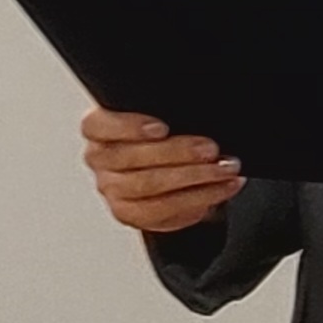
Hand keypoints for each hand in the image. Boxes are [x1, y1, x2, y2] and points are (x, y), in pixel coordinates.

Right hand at [82, 107, 245, 234]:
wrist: (167, 165)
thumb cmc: (164, 131)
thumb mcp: (161, 113)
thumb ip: (168, 109)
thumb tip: (201, 112)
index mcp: (98, 128)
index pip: (99, 126)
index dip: (129, 127)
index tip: (163, 128)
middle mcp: (99, 159)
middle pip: (131, 158)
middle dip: (177, 152)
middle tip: (211, 149)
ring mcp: (111, 188)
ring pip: (149, 185)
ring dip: (194, 177)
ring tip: (225, 169)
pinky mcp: (129, 213)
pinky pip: (163, 210)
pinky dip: (199, 198)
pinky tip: (222, 187)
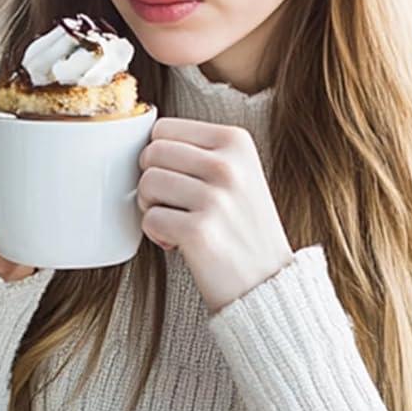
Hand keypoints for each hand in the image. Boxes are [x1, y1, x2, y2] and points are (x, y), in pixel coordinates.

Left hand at [137, 118, 292, 312]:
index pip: (163, 128)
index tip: (178, 179)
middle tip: (172, 204)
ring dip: (151, 208)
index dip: (159, 156)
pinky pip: (150, 219)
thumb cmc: (242, 227)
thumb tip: (144, 142)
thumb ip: (199, 152)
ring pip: (146, 183)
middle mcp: (228, 165)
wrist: (267, 281)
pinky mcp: (200, 231)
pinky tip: (179, 242)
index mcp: (236, 141)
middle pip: (151, 153)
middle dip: (151, 181)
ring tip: (176, 222)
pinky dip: (157, 234)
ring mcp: (215, 198)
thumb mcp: (237, 173)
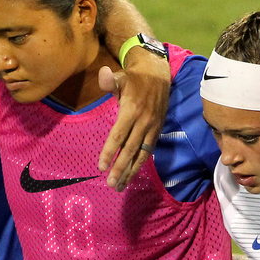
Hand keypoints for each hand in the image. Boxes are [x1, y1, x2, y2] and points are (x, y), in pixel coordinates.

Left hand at [97, 50, 169, 190]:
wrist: (159, 74)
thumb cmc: (135, 78)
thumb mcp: (121, 76)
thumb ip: (110, 80)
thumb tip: (102, 75)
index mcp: (132, 111)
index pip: (118, 136)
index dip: (109, 152)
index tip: (101, 166)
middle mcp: (143, 122)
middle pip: (130, 149)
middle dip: (120, 168)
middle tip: (111, 183)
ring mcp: (152, 128)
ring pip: (141, 154)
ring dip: (131, 171)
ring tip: (121, 186)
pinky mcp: (157, 130)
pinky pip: (148, 150)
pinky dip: (140, 163)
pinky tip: (132, 174)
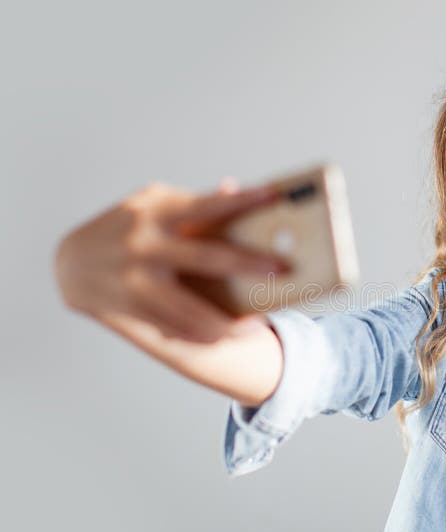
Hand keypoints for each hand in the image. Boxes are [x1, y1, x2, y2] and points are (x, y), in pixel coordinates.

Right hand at [54, 178, 288, 342]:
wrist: (70, 261)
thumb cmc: (124, 226)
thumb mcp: (152, 205)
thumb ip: (194, 203)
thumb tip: (237, 189)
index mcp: (155, 212)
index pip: (207, 204)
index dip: (243, 200)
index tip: (275, 195)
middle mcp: (144, 244)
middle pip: (207, 258)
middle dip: (248, 265)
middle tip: (283, 269)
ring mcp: (135, 279)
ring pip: (190, 309)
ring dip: (228, 322)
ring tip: (257, 326)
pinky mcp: (130, 307)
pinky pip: (174, 328)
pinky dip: (202, 335)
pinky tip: (227, 337)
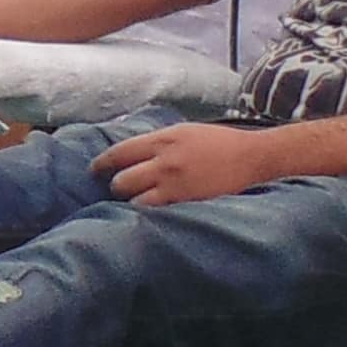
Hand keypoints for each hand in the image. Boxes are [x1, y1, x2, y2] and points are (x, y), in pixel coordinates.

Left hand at [97, 121, 282, 206]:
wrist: (251, 157)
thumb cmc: (217, 143)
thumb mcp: (182, 132)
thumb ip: (155, 143)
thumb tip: (129, 153)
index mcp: (162, 140)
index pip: (118, 153)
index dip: (101, 164)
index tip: (94, 171)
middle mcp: (164, 163)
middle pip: (122, 182)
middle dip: (118, 186)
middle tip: (121, 189)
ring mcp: (174, 186)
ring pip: (135, 202)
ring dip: (133, 203)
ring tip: (138, 203)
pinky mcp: (186, 204)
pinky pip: (156, 214)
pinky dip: (150, 214)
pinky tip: (151, 214)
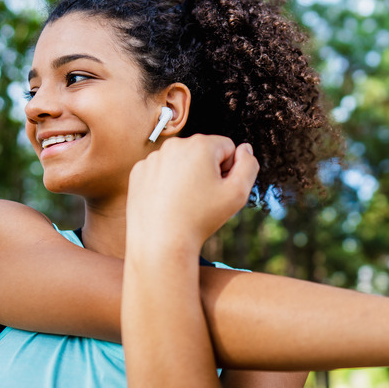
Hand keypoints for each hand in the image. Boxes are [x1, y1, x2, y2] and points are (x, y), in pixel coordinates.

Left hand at [125, 135, 258, 259]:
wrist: (161, 242)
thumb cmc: (201, 219)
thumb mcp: (238, 193)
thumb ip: (249, 166)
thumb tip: (245, 149)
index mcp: (201, 145)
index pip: (227, 147)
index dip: (229, 170)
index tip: (218, 190)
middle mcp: (175, 144)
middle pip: (203, 152)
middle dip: (207, 170)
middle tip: (202, 198)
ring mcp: (153, 157)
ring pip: (181, 161)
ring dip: (187, 176)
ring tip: (184, 202)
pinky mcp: (139, 171)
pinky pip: (161, 171)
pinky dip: (166, 183)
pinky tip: (168, 202)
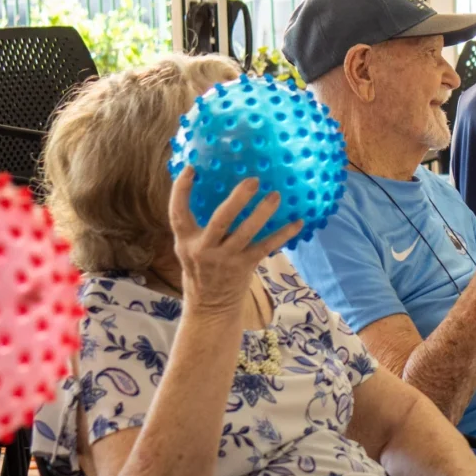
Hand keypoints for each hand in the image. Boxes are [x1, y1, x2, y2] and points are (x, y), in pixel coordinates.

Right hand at [168, 168, 303, 316]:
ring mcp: (226, 259)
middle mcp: (204, 249)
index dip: (180, 190)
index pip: (177, 213)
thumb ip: (195, 225)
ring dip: (262, 213)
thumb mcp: (188, 247)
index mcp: (186, 240)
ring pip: (246, 233)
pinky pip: (267, 247)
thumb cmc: (200, 268)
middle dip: (237, 200)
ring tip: (276, 195)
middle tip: (253, 180)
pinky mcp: (245, 267)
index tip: (191, 169)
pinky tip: (298, 222)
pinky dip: (283, 234)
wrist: (209, 306)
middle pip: (220, 220)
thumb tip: (212, 187)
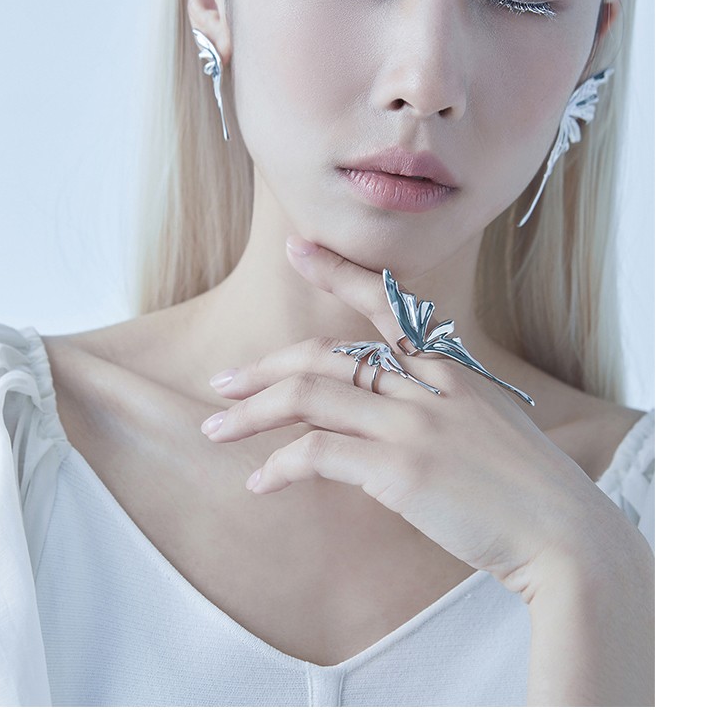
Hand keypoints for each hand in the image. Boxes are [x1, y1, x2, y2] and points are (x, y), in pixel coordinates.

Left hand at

__Task statement__.
If a line in the entries above contains the word "wrist", copy it.

__Exercise output__.
wrist: (167, 165)
wrist: (267, 281)
wrist: (159, 74)
wrist: (70, 261)
wrist: (251, 157)
wrist: (161, 242)
wrist: (209, 306)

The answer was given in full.